Andrea here, musing today about making things by hand, and the tactile and visual pleasures of connecting with three dimensions in this digital age. It seems that more and more institutions of learning, from school classrooms to museums of every discipline, are recognizing the importance of object-based learning. Engaging with an actual “concrete” (okay, not literally) entity brings a subject—be it history, art, technology, the natural sciences—magically alive in ways that transcends a computer screen image or photographic reproduction.
I recently had a wonderful first-hand experience in watching this happen. In September, I teamed up to do a special project with a professor who teaches undergraduates at my alma mater how to print on an old-fashioned printing press. It involved creating a keepsake for an alumni gathering, and as it was my bright idea to print it by hand with real type and quality paper—even though 700 copies were needed—the two of us had a LOT time to chat in the press room as we cranked out the pieces one by one. (I fell in love with letterpress printing as a freshman, and did a lot of it, so it was great fun for me to get ink on my hands again after so many years.)

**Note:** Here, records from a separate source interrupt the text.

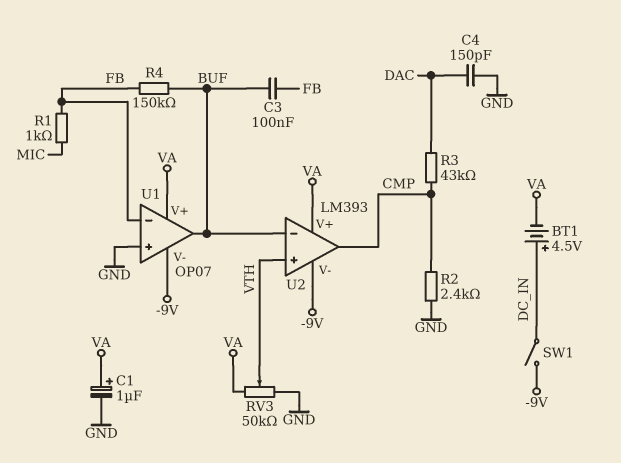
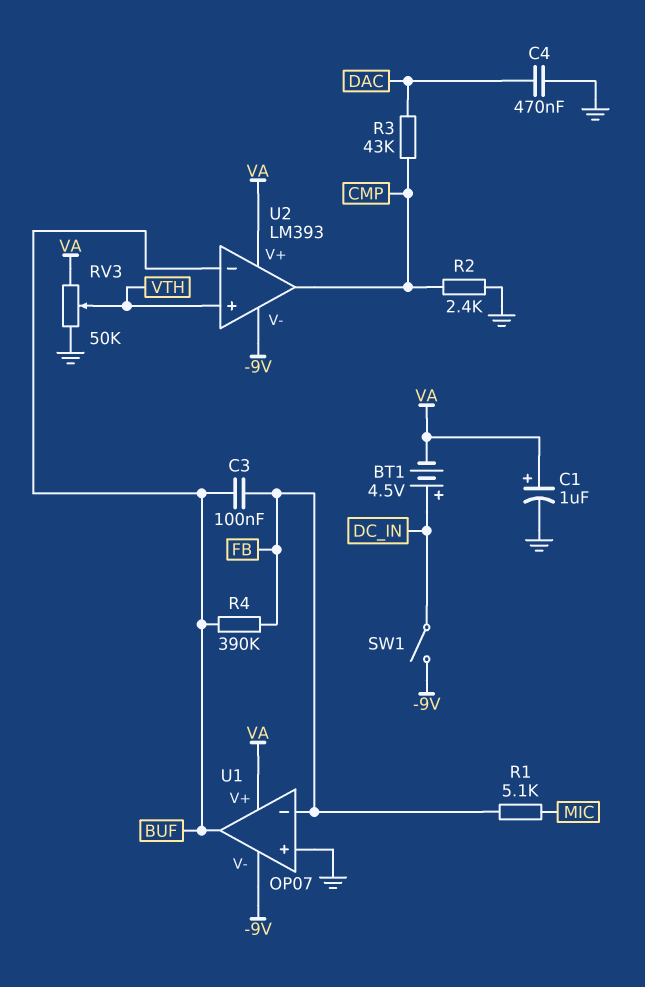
C4: 150pF (DAC, GND) -> 470nF (DAC, GND)
R1: 1k (FB, MIC) -> 5.1k (FB, MIC)
R4: 150k (BUF, FB) -> 390k (BUF, FB)

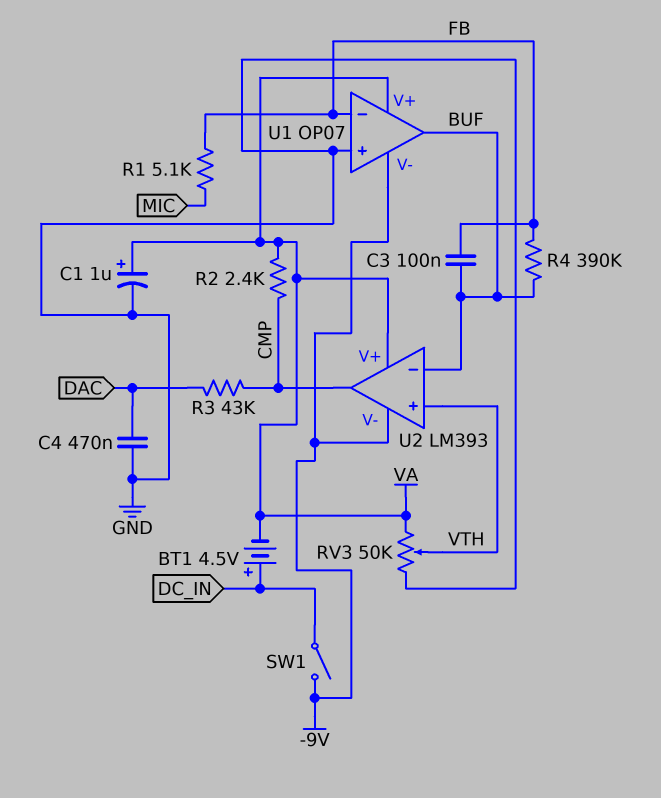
R2: 2.4k (CMP, GND) -> 2.4k (CMP, VA)

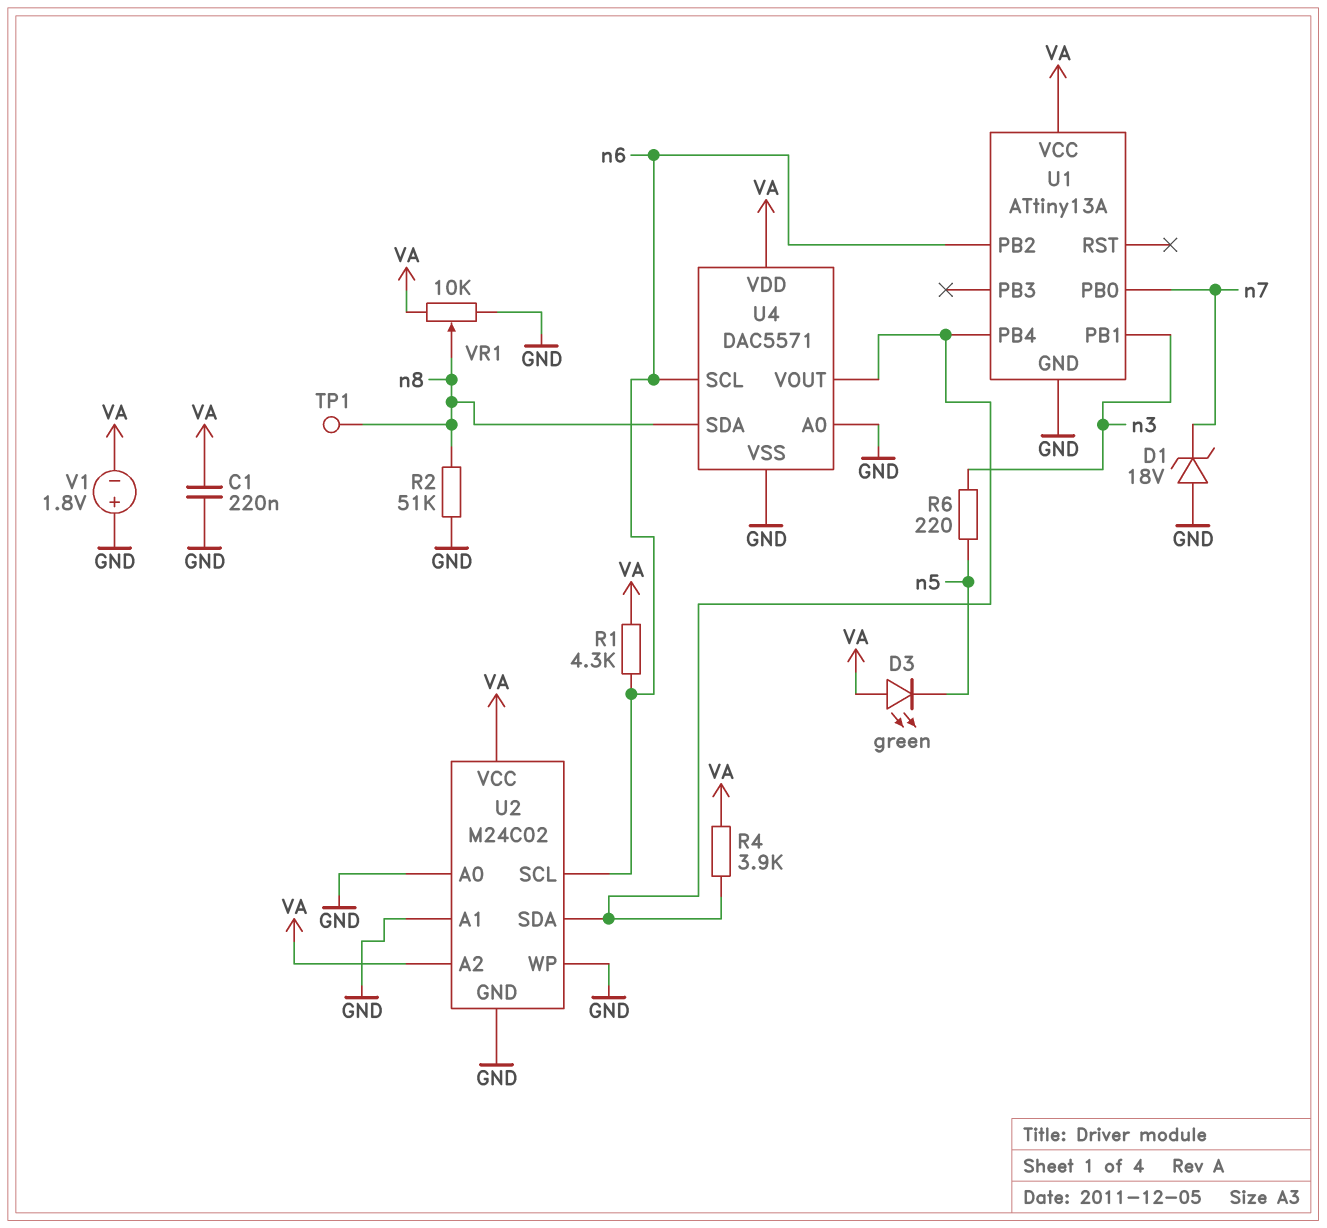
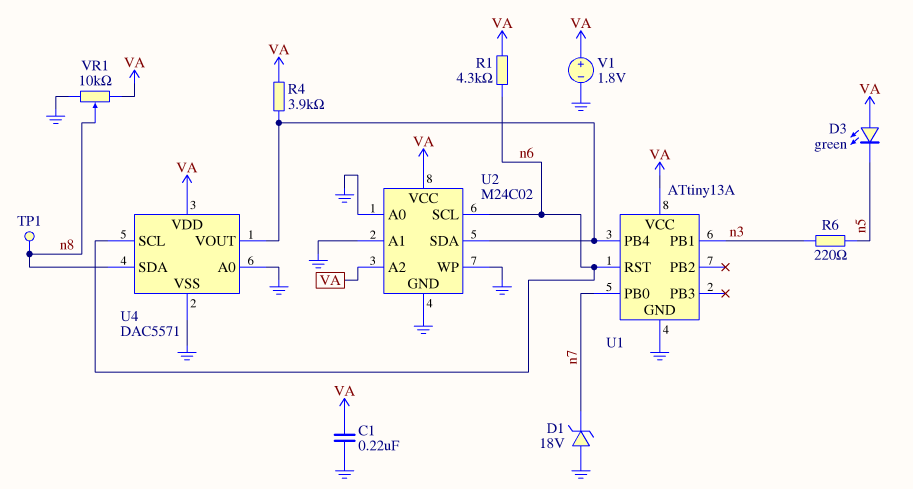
R2: 51k (GND, n8) -> none
U1 pin PB2: n6 -> none
U1 pin RST: none -> n6
V1: 1.8V (plus GND, minus VA) -> 1.8V (plus VA, minus GND)

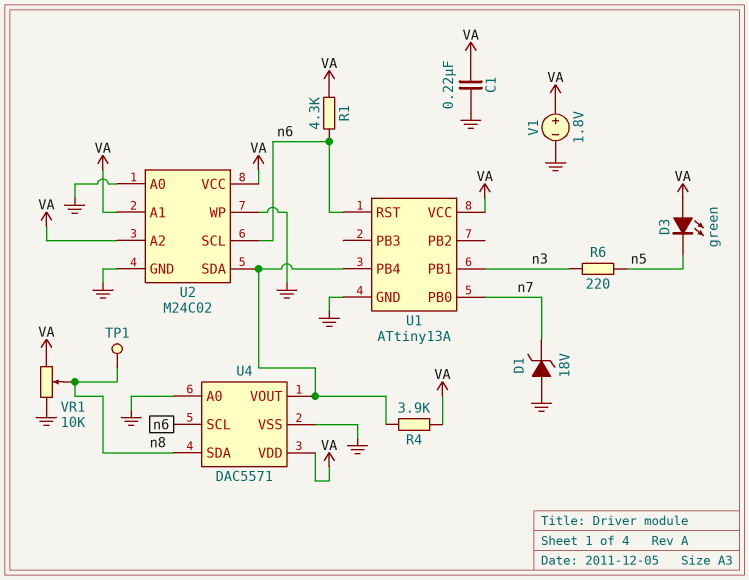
U2 pin A1: GND -> VA

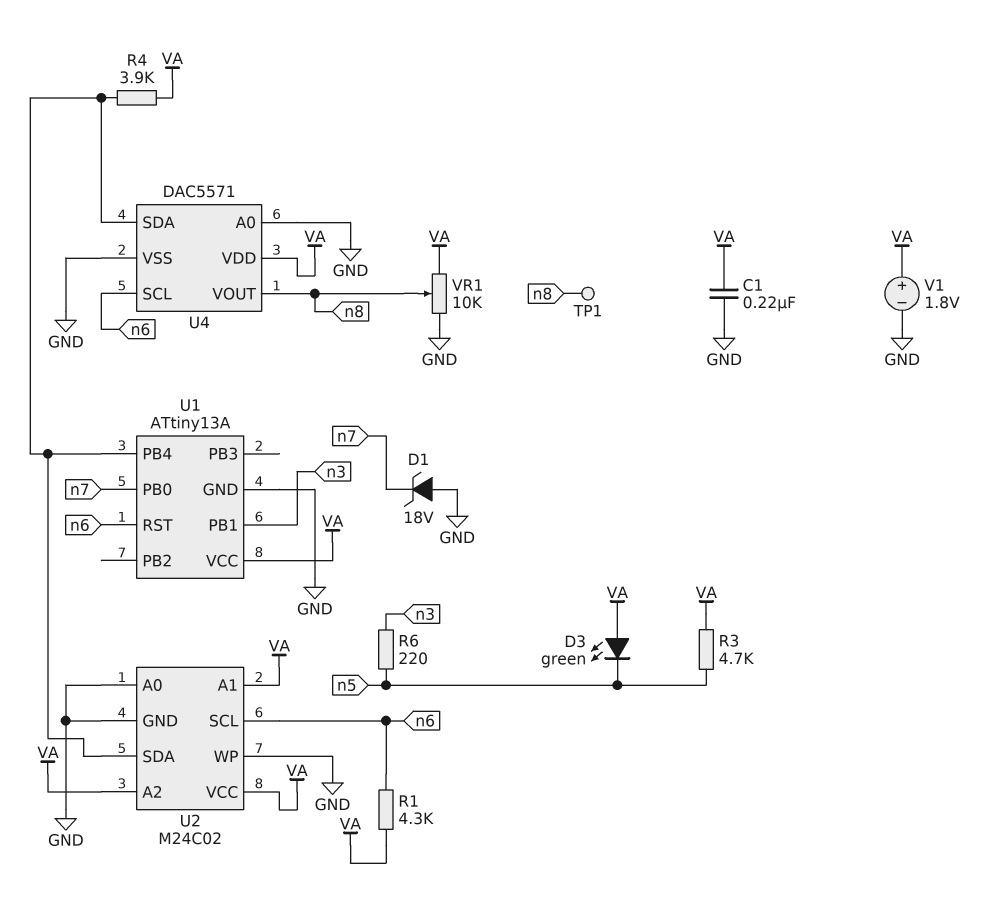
R3: none -> 4.7k (VA, n5)
U4 pin SDA: n8 -> U1/PB4
U4 pin VOUT: U1/PB4 -> n8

In particular, Richard and I talked about our love of handmade books and ephemera, and how the meticulous craft of hand-setting type, adjusting the pressure of the paper to get just the right impression, keeping track of the ink on the rollers teaches you so many good things—patience, having an eye for detail, and an appreciation of all the little differences in texture and nuance. You really do begin to see things differently when you really pay attention to those things.
He also teaches a freshman seminar on the art of the printed word. The students spend half their time visiting various rare book collections, and half their time learning to handset type and print a personal project. Now, as I also serve as a freshman advisor, I’m always really interested in what the students are doing and thinking, so I was delighted when Richard asked me if I wanted to come along with the class on one of their rare book collection visits.
The curators have fun doing this because they know it’s meant to be a “hands-on” experience. So, when our class (there are 15 students) trooped into the study room, there were a number of treasures lying there on the tables. Each book's history and significance was explained, and then handed around, with the students encouraged to feel the different textures of the paper—and vellum! They were also allowed to thumb through the pages and take note of the illustrations, the different colors, and how they would have to be registered on a press.
I got such a kick out of watching their faces, and the look of excitement as they pointed out to each other certain basics of book design and printing that they had discussed in class. To actually hold and touch incunabula (the term for books printed before 1500) and look closely at the subtle differences in shades of black ink had them mesmerized. I saw Richard light up as one of the students came over to him and began to discuss the serifs on several of the different typefaces. It makes me so pleased to think that these students will always look at a book differently—however unconsciously—from now on, appreciating all nuances, like the type styles, the proportions of the margins, the quality of the paper.
Some of the illustrations we saw were a Durer wood engraving (above right) for a German text, and a mezzotint of Napoleon, (left) considered to be one of the finest examples of the artform ever made, in a French legal book on the Code Napoleon . . . Really amazing stuff. It’s just the sort of experience you can’t get in digital media.
Richard also told me how fascinated the students are by the process of hand-setting type. (You have to really pay attention, as the type cases aren’t arranged alphabetically, but by how frequently a letter is used. There’s a standard layout in this country that we call the California job case. I used to have it memorized so I could set type pretty quickly, but I’m way out of practice. )
They also have to create their own illustrations by cutting a design on a linoleum block,(called a lino cut), which is designed to be type high, so it can be printed. They’re a little intimidated by that, so I’m going up again next week and show them some examples of my student work, as well as some of the really cool books that my artist mother created using lino cuts. (right)
I’m having a ball working with the class, and it’s reminded me how much I like making things with my hands. (Yes, I type on a keyboard all day . . . but that’s different in the ways I just explained.) What about you? Do you like the idea of object-based learning? Do have special things that you love to make by hand?